Every line that contains the word "admin" is to be copied from the listing.

┌─ Source information

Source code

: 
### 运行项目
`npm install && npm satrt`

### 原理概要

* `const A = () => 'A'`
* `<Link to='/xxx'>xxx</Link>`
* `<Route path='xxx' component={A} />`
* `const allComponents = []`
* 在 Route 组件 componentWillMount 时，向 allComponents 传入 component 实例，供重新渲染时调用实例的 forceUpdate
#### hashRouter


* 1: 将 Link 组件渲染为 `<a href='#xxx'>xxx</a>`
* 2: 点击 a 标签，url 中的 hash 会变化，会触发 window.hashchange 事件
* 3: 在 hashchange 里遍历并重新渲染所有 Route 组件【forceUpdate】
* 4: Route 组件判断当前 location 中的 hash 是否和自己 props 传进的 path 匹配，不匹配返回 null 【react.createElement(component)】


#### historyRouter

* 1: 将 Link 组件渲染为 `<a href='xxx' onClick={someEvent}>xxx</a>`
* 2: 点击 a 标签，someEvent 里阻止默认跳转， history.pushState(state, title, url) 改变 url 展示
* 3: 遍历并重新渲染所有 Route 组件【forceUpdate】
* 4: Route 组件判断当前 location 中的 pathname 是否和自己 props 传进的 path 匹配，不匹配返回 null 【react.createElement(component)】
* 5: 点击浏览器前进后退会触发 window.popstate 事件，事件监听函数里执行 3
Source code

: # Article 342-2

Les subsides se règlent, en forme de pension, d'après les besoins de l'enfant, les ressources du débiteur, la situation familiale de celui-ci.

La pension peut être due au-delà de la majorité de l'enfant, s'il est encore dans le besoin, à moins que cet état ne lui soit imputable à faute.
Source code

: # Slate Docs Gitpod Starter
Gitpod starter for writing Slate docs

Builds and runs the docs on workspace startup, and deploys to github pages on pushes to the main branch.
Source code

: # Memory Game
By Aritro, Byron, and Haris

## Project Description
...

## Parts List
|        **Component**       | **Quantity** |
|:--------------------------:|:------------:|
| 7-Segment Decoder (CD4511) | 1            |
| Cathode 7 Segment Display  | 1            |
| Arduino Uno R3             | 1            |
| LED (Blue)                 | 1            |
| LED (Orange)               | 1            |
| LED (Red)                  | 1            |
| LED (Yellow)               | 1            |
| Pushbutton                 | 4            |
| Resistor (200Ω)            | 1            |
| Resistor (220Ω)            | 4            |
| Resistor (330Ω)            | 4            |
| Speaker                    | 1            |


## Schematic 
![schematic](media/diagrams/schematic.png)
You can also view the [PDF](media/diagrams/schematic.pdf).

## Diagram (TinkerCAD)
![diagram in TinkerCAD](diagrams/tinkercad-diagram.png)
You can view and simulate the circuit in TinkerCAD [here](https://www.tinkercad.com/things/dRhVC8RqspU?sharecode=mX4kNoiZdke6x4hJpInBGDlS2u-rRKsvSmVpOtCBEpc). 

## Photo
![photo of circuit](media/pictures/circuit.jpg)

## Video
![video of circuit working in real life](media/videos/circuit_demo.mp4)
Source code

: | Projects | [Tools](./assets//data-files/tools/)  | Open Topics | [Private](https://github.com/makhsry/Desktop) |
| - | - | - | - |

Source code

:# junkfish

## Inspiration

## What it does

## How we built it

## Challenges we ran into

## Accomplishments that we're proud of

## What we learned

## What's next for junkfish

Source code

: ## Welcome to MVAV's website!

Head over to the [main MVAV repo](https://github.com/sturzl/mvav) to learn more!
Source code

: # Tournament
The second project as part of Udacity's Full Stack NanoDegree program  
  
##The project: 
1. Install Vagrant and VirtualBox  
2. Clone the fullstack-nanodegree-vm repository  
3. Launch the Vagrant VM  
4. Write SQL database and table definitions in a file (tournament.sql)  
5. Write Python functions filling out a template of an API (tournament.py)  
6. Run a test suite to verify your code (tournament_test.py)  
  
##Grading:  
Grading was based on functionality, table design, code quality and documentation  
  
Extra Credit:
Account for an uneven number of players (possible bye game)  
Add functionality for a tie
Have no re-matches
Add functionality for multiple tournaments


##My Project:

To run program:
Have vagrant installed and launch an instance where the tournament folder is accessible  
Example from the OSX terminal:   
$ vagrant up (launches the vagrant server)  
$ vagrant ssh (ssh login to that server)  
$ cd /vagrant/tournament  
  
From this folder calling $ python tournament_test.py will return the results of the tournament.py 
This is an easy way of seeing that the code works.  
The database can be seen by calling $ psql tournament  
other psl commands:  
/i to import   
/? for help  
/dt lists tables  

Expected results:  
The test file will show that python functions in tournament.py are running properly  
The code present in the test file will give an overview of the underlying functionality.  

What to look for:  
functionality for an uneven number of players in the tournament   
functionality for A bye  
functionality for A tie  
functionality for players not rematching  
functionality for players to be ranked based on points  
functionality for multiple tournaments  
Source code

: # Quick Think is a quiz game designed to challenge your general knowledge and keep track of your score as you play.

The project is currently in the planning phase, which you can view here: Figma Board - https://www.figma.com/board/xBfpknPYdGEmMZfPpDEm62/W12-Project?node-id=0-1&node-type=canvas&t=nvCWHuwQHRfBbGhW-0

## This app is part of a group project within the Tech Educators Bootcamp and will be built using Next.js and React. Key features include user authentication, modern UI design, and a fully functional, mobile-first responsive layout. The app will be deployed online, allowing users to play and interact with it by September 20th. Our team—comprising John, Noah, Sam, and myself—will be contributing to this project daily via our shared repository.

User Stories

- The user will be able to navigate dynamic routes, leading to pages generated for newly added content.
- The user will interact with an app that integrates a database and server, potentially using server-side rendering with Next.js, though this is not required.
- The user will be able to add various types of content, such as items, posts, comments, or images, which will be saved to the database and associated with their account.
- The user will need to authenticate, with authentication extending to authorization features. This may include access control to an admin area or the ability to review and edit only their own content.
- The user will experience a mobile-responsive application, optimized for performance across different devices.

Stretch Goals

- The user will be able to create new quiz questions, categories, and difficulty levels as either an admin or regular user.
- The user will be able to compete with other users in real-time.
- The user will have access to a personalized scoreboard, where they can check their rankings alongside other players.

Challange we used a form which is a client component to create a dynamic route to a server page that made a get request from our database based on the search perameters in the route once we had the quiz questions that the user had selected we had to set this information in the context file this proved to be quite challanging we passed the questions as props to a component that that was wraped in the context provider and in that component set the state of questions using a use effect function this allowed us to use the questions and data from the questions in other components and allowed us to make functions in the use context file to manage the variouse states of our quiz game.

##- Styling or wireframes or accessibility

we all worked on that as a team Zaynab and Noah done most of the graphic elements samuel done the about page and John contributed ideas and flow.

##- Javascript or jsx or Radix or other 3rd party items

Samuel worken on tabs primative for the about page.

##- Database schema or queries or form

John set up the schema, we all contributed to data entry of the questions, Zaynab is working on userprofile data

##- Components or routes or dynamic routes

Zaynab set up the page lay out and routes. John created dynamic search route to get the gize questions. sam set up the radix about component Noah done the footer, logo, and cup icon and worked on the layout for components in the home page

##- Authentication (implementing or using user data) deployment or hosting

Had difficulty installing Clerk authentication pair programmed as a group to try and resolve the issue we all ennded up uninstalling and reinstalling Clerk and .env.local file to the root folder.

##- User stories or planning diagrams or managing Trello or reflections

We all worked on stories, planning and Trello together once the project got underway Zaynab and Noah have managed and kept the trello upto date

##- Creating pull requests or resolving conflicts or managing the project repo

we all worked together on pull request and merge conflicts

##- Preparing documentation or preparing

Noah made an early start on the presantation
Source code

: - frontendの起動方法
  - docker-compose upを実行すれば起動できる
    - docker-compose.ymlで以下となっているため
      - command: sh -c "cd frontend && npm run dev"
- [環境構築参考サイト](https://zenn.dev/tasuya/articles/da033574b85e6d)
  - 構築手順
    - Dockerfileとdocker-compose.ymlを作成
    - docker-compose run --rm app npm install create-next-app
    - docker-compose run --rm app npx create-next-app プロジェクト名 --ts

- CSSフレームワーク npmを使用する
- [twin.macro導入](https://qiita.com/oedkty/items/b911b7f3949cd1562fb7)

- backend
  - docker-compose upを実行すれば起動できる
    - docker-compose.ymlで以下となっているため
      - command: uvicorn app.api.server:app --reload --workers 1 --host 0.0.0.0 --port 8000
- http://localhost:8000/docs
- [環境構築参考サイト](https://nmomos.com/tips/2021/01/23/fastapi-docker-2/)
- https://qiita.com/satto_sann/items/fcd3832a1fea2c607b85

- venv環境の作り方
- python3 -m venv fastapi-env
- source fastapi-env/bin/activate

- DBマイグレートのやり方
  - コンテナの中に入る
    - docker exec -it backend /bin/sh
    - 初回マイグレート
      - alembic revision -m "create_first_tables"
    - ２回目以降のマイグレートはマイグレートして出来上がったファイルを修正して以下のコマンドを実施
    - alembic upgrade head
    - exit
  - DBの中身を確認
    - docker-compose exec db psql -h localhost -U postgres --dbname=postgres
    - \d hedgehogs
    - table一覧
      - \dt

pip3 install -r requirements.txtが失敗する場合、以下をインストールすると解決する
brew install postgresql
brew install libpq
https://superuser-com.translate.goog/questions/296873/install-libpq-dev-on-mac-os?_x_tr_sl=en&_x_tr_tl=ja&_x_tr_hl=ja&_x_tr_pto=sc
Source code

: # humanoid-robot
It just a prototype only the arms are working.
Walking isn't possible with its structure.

└─

» **Answer area**
- The user will need to authenticate, with authentication extending to authorization features. This may include access control to an admin area or the ability to review and edit only their own content.
- The user will be able to create new quiz questions, categories, and difficulty levels as either an admin or regular user.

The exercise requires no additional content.